# Your instructions
The answer is the number of lines in the data that contain the word "Hand"; give it alone.

Collected data
------------------------------------------------------------------------
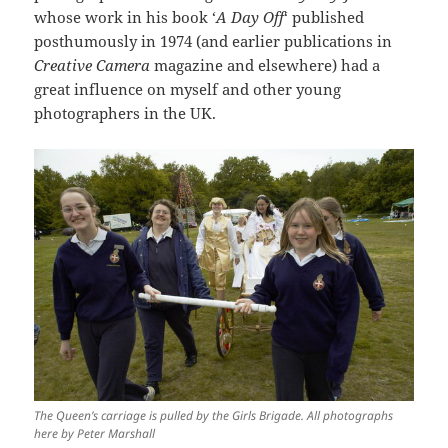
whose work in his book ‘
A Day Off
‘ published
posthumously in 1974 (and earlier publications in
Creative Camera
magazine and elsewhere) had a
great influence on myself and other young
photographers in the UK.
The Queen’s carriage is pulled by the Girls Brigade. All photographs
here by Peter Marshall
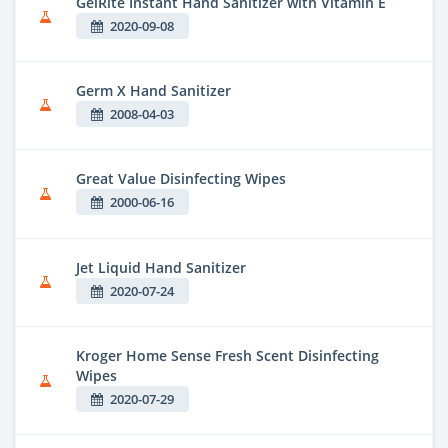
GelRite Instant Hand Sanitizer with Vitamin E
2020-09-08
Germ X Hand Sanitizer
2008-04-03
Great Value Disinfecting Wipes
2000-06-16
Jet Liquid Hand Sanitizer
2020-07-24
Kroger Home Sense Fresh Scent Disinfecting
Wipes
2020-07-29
------------------------------------------------------------------------
# Expected answer
3